10. The negative pressure wound therapy system of claim 9, wherein the maximum current threshold comprises 320 mA.

11. A negative pressure wound therapy system comprising: a wound dressing configured to be placed over a wound, the wound dressing configured to absorb fluid aspirated from the wound; a plurality of electronic components disposed on or within the wound dressing and comprising: a negative pressure source disposed on or within the wound dressing, the negative pressure source configured to aspirate fluid from the wound; and a power source configured to provide power to the negative pressure source; and a temperature protection system disposed on or within the wound dressing and comprising: at least first and second substances enclosed in a pouch; and a trigger configured to facilitate at least one of mixing of or reaction between the first and second substances responsive to a temperature of at least one electronic component of the plurality of electronic components satisfying a temperature threshold indicative of excessive temperature and trigger an endothermic reaction that limits an amount of heat generated by the at least one electronic component.

12. The negative pressure wound therapy system of claim 11, wherein the trigger comprises a bimetallic switch.

13. The negative pressure wound therapy system of claim 12, wherein the bimetallic switch comprises a bimetallic disk configured to change shape responsive to a temperature of the bimetallic disk satisfying the temperature threshold.

14. The negative pressure wound therapy system of any of claims 11 to 13, wherein the pouch is positioned between the at least one electronic component and the wound.

15. The negative pressure wound therapy system of any of claims 11 to 14, wherein the pouch at least partially surrounds the at least one electronic component.

16. The negative pressure wound therapy system of any of claims 11 to 15, wherein the at least one electronic component comprises the power source.

17. The negative pressure wound therapy system of any of claims 11 to 15, wherein the at least one electronic component comprises the negative pressure source.

18. The negative pressure wound therapy system of any of claims 11 to 17, wherein the first and second substances are separated from one another.

19. The negative pressure wound therapy system of any of claims 11 to 18, wherein the first substance is stored in a first section of the pouch and the second substance is stored in a second section of the pouch, and wherein the trigger is configured to cause a breach in a separation between the first and second sections responsive to the temperature of the at least one electronic component satisfying the temperature threshold.
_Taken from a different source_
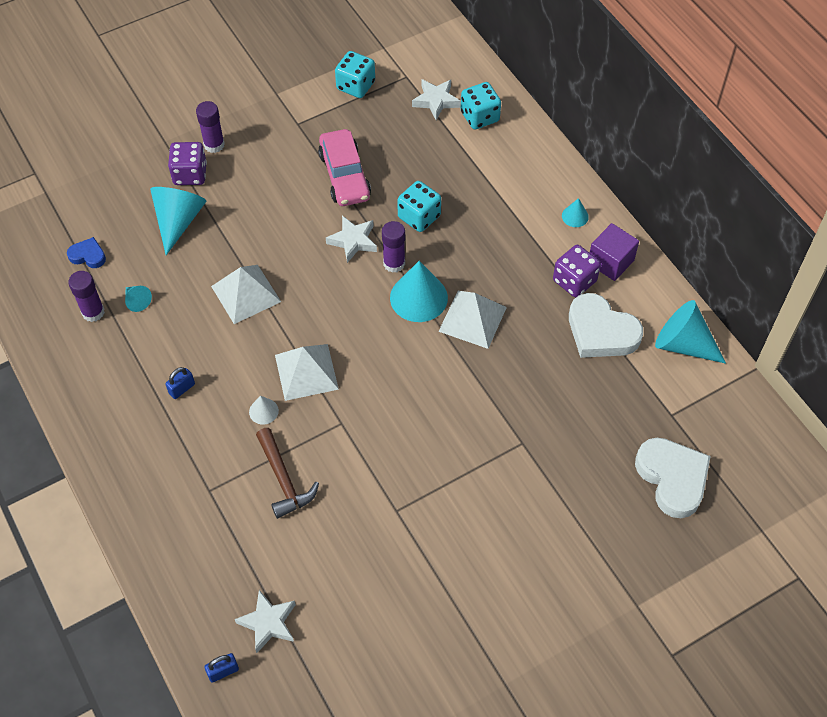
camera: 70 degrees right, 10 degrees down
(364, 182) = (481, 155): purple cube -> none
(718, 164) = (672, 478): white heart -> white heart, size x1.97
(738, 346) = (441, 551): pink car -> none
20. The negative pressure wound therapy system of any of claims 11 to 19, wherein the first substance comprises a salt or alcohol and the second substance comprises water.

21. The negative pressure wound therapy system of claim 20, wherein the first substance comprises a urea salt or sodium chloride.

22. The negative pressure wound therapy system of claim 20, wherein the first substance comprises propylene glycol.

23. A method of operating the negative pressure wound therapy system of any of the preceding claims.